§ **Problem**
Reproduce the lines below exactly, from the one containing "ANTHONY - SANDIA PARK, NM" through the one containing "floors and artificial", both included. Leave out any pictures.

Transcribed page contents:
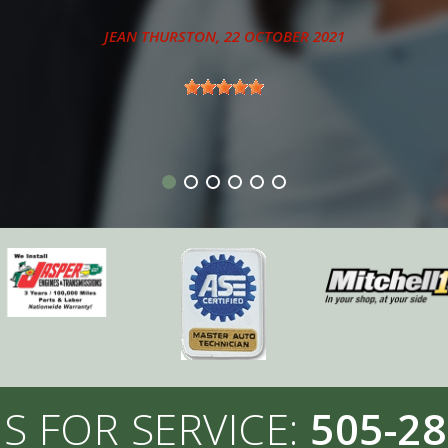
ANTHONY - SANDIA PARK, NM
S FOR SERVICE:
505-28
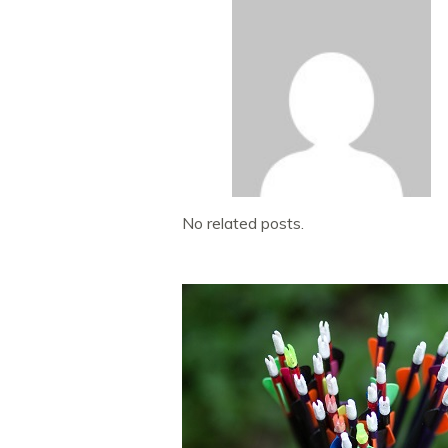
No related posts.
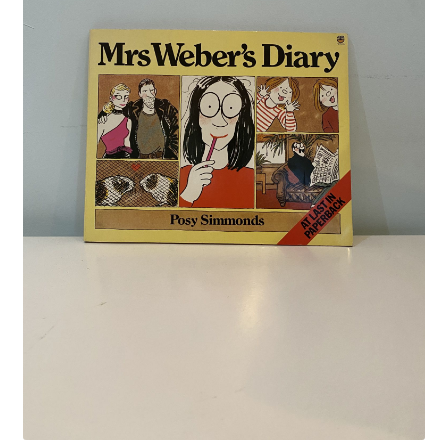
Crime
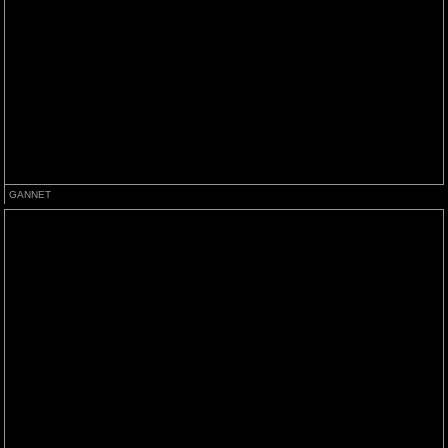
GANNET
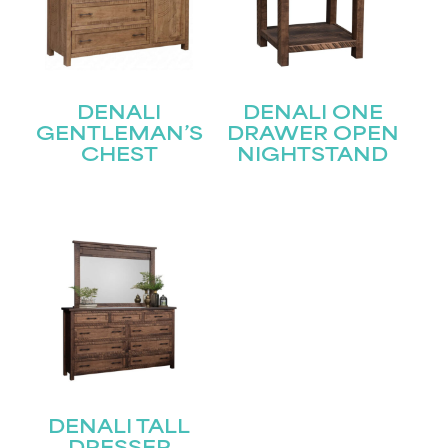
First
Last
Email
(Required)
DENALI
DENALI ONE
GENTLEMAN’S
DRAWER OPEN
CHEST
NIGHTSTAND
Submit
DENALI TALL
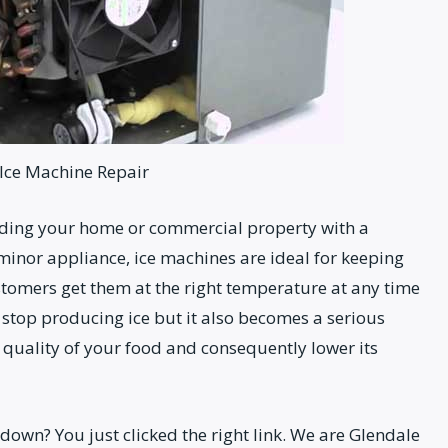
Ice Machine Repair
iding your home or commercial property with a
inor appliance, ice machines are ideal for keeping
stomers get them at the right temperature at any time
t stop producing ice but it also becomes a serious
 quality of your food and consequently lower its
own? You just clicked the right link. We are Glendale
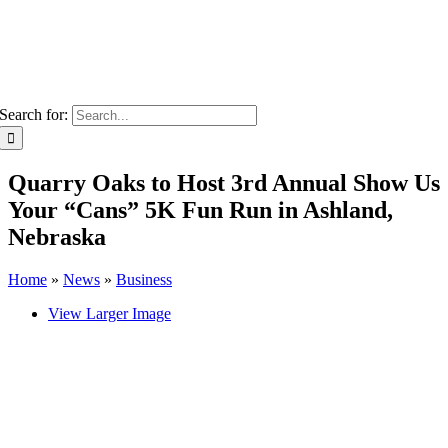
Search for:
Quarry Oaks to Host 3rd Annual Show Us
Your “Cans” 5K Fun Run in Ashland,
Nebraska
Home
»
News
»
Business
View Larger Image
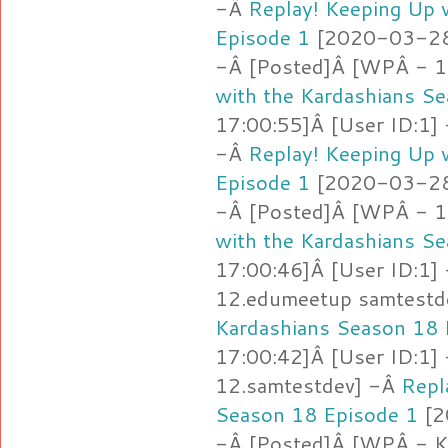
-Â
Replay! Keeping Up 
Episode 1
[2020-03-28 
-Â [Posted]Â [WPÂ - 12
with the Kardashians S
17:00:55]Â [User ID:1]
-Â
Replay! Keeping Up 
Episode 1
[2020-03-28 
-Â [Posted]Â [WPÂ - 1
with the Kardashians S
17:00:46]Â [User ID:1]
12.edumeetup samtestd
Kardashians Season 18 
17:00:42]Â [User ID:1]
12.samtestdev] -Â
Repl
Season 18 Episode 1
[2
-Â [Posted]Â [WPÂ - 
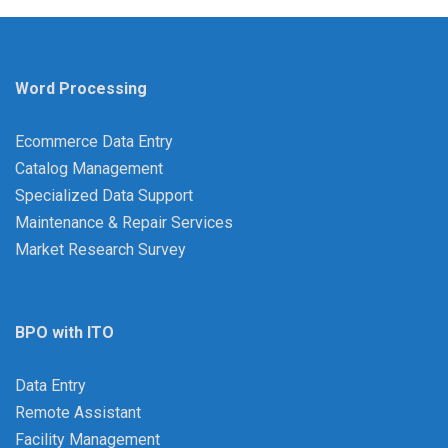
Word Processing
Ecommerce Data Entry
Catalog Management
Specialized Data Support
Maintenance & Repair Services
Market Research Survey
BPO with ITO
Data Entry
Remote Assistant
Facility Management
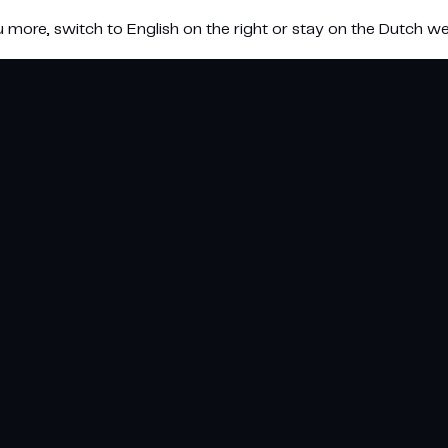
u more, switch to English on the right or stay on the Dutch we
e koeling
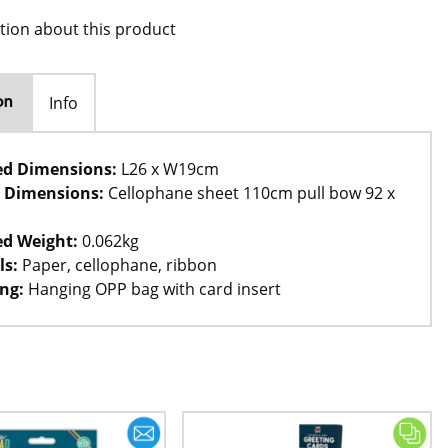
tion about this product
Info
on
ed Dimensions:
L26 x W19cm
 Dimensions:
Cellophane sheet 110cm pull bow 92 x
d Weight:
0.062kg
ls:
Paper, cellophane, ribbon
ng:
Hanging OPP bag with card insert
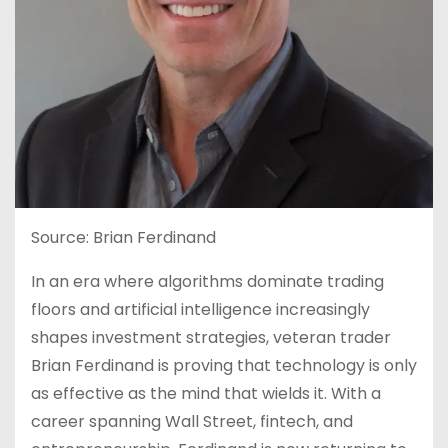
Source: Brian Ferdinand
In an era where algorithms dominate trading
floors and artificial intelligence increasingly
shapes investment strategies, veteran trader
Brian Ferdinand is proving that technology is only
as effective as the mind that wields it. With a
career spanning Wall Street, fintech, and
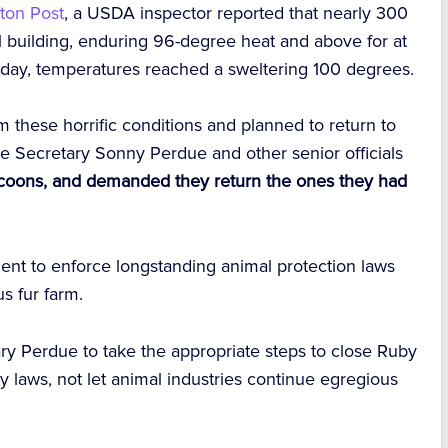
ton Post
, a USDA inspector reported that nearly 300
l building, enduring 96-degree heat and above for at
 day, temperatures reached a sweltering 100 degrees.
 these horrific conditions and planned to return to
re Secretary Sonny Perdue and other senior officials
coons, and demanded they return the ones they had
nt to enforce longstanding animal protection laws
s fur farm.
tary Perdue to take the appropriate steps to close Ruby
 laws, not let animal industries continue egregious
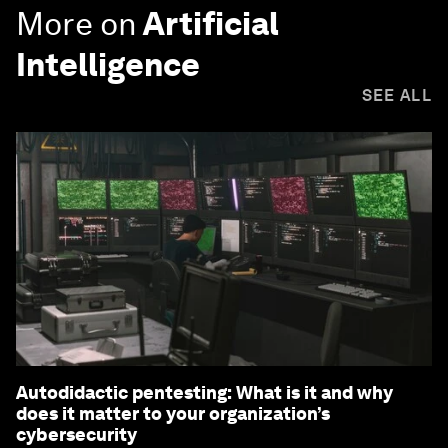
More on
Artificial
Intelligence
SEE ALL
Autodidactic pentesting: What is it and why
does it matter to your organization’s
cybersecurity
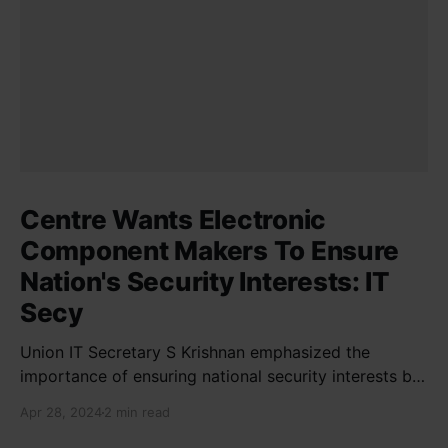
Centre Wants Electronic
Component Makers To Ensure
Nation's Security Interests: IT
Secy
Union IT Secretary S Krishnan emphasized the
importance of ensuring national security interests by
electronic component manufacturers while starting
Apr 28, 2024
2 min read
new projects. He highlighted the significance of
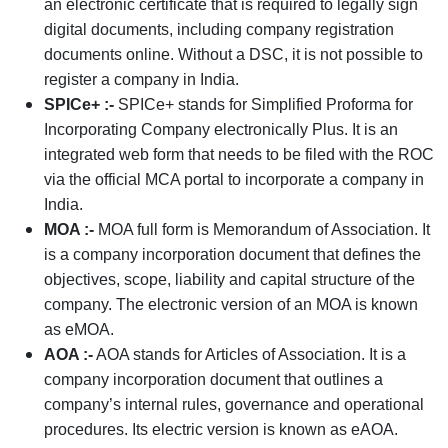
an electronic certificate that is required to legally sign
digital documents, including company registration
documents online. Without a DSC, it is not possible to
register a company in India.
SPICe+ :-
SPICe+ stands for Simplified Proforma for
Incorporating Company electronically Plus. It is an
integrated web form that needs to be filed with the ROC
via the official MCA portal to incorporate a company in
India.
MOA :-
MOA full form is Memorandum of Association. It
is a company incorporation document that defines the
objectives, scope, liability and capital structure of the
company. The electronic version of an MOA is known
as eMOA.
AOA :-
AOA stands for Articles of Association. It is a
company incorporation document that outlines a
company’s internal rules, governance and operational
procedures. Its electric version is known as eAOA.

==

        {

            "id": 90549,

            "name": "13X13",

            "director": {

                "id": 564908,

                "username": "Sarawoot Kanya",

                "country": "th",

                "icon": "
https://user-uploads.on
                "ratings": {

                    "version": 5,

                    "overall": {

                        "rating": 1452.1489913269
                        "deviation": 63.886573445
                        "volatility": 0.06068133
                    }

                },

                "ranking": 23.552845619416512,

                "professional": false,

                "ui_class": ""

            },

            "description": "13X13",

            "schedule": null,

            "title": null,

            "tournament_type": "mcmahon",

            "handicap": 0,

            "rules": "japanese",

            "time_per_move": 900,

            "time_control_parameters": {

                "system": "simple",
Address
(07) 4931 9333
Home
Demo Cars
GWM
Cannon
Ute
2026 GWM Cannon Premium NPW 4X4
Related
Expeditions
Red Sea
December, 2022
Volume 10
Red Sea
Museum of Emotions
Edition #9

...

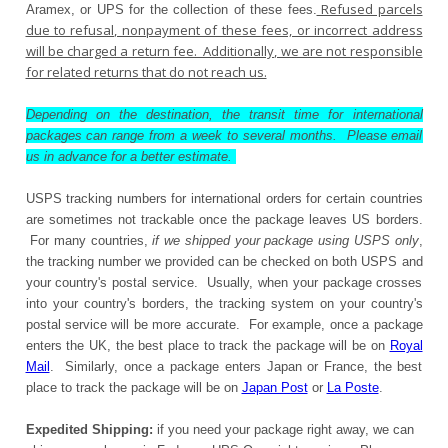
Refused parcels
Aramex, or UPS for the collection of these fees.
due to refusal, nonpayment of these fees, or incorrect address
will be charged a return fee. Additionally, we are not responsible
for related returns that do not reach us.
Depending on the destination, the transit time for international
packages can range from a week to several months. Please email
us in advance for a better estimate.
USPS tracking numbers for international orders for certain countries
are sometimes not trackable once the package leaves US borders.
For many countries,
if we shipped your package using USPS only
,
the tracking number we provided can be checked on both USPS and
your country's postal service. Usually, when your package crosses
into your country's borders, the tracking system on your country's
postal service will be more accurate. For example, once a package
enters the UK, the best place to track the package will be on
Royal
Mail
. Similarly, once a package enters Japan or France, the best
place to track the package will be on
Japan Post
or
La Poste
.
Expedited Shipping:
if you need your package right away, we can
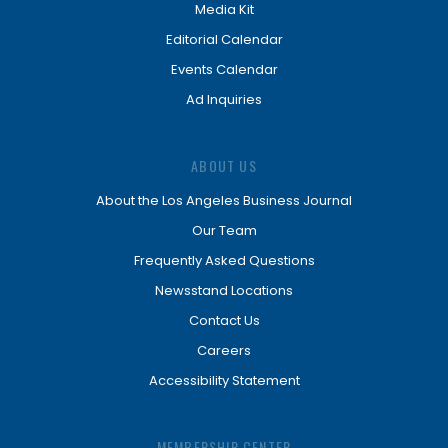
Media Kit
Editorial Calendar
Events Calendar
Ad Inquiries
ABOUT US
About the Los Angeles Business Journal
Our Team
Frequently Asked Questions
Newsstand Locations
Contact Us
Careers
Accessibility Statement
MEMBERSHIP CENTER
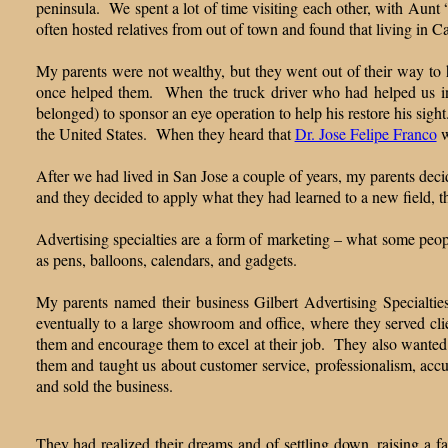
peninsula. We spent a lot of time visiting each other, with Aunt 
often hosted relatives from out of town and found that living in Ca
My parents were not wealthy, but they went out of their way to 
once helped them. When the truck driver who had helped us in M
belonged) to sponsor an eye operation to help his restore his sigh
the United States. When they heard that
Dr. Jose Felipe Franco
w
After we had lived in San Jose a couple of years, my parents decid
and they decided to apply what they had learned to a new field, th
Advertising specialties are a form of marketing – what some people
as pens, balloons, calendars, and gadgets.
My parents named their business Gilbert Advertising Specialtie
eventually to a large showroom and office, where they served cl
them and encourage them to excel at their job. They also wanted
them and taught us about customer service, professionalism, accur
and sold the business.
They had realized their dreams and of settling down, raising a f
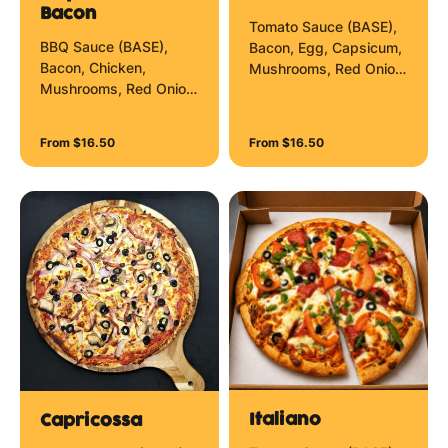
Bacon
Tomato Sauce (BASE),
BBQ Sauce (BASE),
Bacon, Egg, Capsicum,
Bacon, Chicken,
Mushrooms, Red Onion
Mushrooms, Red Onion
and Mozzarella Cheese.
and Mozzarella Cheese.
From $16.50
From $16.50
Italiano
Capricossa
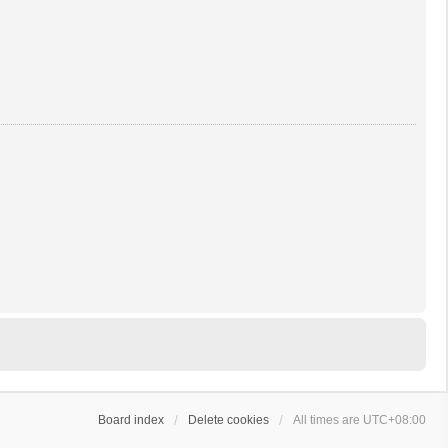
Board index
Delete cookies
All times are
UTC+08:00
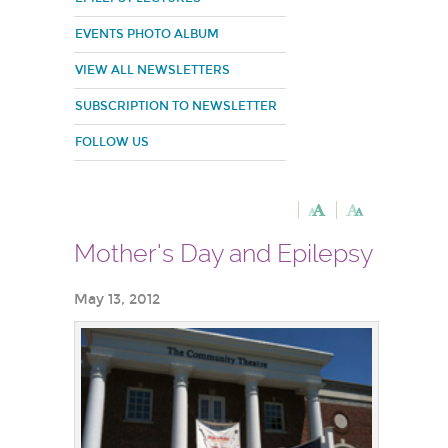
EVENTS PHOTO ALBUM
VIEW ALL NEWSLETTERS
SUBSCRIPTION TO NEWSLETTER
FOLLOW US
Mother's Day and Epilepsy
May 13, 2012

§ **Answer to this problem**
ANTHONY - SANDIA PARK, NM
S FOR SERVICE:
505-28
No related posts.
Crime
GANNET
First
Last
Email
(Required)
DENALI
DENALI ONE
GENTLEMAN’S
DRAWER OPEN
CHEST
NIGHTSTAND
Submit
DENALI TALL
Ice Machine Repair
iding your home or commercial property with a
inor appliance, ice machines are ideal for keeping
stomers get them at the right temperature at any time
t stop producing ice but it also becomes a serious
 quality of your food and consequently lower its
own? You just clicked the right link. We are Glendale
Search for:
Quarry Oaks to Host 3rd Annual Show Us
Your “Cans” 5K Fun Run in Ashland,
Nebraska
Home
»
News
»
Business
View Larger Image
-Â
Replay! Keeping Up 
Episode 1
[2020-03-28 
-Â [Posted]Â [WPÂ - 12
with the Kardashians S
17:00:55]Â [User ID:1]
-Â
Replay! Keeping Up 
Episode 1
[2020-03-28 
-Â [Posted]Â [WPÂ - 1
with the Kardashians S
17:00:46]Â [User ID:1]
12.edumeetup samtestd
Kardashians Season 18 
17:00:42]Â [User ID:1]
12.samtestdev] -Â
Repl
Season 18 Episode 1
[2
-Â [Posted]Â [WPÂ - 
Word Processing
Ecommerce Data Entry
Catalog Management
Specialized Data Support
Maintenance & Repair Services
Market Research Survey
BPO with ITO
Data Entry
Remote Assistant
Facility Management
u more, switch to English on the right or stay on the Dutch we
e koeling
tion about this product
Info
on
ed Dimensions:
L26 x W19cm
 Dimensions:
Cellophane sheet 110cm pull bow 92 x
d Weight:
0.062kg
ls:
Paper, cellophane, ribbon
ng:
Hanging OPP bag with card insert
Source: Brian Ferdinand
In an era where algorithms dominate trading
floors and artificial intelligence increasingly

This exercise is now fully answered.